On the other hand, of course, there is the obvious worry that as soon as you let me have paths and points, I'll be demanding curves and gradient fills and god knows what else and the TEI will go to hell in a handbasket.
<zone>s originally had only rectangles, but that was obviously inadequate, so @points was invented; perhaps this was the beginning of a slippery slope. But I would argue that what I'm asking for here is actually less complex than @points. A point or a path is a subset of a shape." ...we should only ever be interested in encoding text, and only interested in talking about the locations where text appears ...". Well, yes. That would seem to sum up the TEI :-}.
I am not sure I'd use SVG for this, I'd be looking at GIS-type markup. Not familiar enough with current standards to suggest what that should be, but why is it mightily inconvenient?
We only use GIS when a map is at least a semi-realistic representation of reality; this particular map is a combination of map, scenic view and idealization which cannot be practically geo-referenced. All the locations have GIS information for the "real world", but their location on this particular map is based on pixel offsets.
It would be inconvenient to use SVG because about half the locations are definable as shapes and can easily be encoded with
<zone>s; we have nice working code that goes from zone/@points to OpenLayers feature geometries. I started out by using SVG, and having to convert between SVG's path/@d attribute to OpenLayers geoms, but TEI<zone>s work for the shapes in a much more straightforward way, and it would be nice to be able to use a single pure-TEI representation for everything.I raised the ticket because it seems to me a straightforward and not unreasonable requirement; and because in any case we already have an ambiguity in the definition of @points, in that we don't say whether the final point has to be the same as the first in order to close the shape. If you choose to believe that not explicitly closing the shape gives you a path, then we already have (poor, underspecified and underdescribed) support for paths with more than two points. And, as I said, I think points and paths are less complex objects than shapes, so not supporting them is rather strange.

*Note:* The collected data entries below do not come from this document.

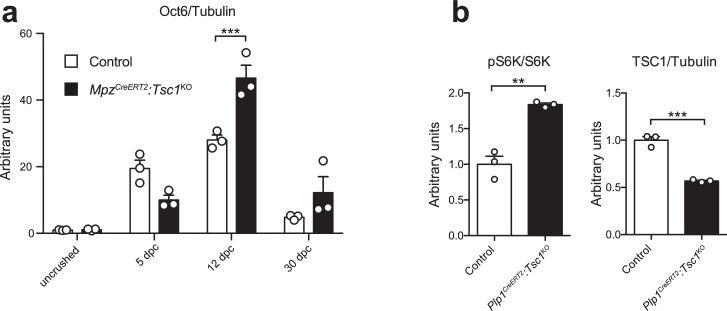
Quantification of western blots.Bar height: mean; error bars: s.e.m. (a) Quantification referring to Figure 6h. Uncrushed control average is set to 1 (n = 3 mice/genotype for every time point, including the biological replicates representatively shown in Figure 6h, two-way ANOVA with Sidak’s multiple comparisons test, F(3,16) = 11.62, p=0.0003; p12dpc = 0.0003). (b) Quantification referring to Figure 6j. Control average is set to 1 (n = 3 mice/genotype, including the biological replicates representatively shown in Figure 6j, two-tailed unpaired Student’s t-test; pS6K/S6K, t(4) = 7.29, p=0.0019; TSC1/Tubulin, t(4) = 11.34, p=0.0003). **p<0.01, ***p<0.001.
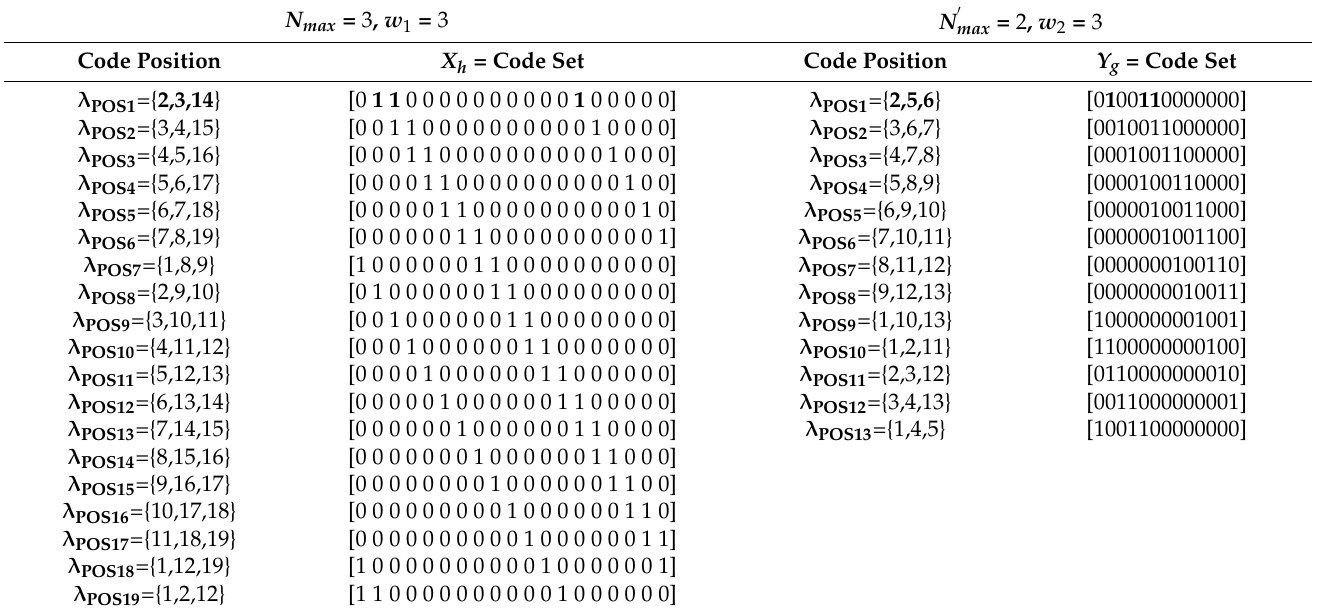
Table 1. An example of 1D balanced incomplete block design (BIBD) code sets X ( N max = 3; w 1 = 3 ) and Y ( N (cid:48) max = 2; w 2 = 3). N max = 3 , w 1 = 3 N (cid:48) max = 2 , w 2 =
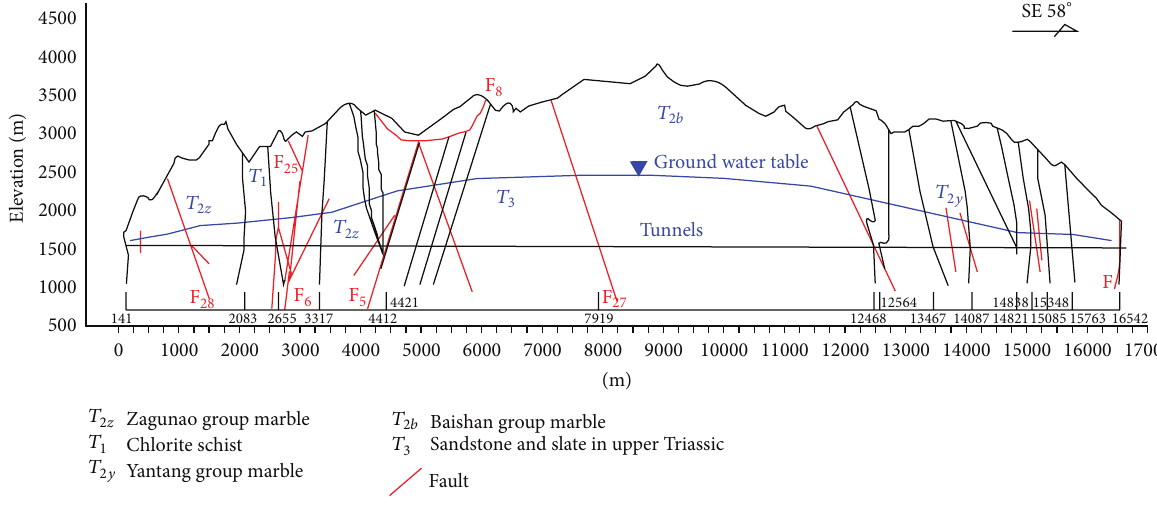
Figure 3: Geological profile along the tunnel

I certainly agree that the question about whether you need to repeat the 1st coord to close a shape is unclear, and needs a decision. I also agree in principle that "points and paths are less complex objects than shapes", but not at all that "not supporting them is rather strange"; because this whole notation was setup to describe where text occurs, and points and paths don't have enough dimensions to cover that.
Next thing we know, you'll be using <path> to encode the shape of letters, or the way marginal lines are drawn; and you'll want colour; and fill; and line thickness; and transparency; and uncle tom cobbley. All good stuff, but quite a different task.</path>
Assigning to Stefan. Look it over, discuss here and/or on the Council list, and get consensus on an approach/decide what to do with it.
Agreed about the ambiguity: a zone ought to be precisely defined as a closed polygon (there is an implicit continuation from the last point to the first one). We are less certain about whether or not to permit a distinct <path element. Use cases?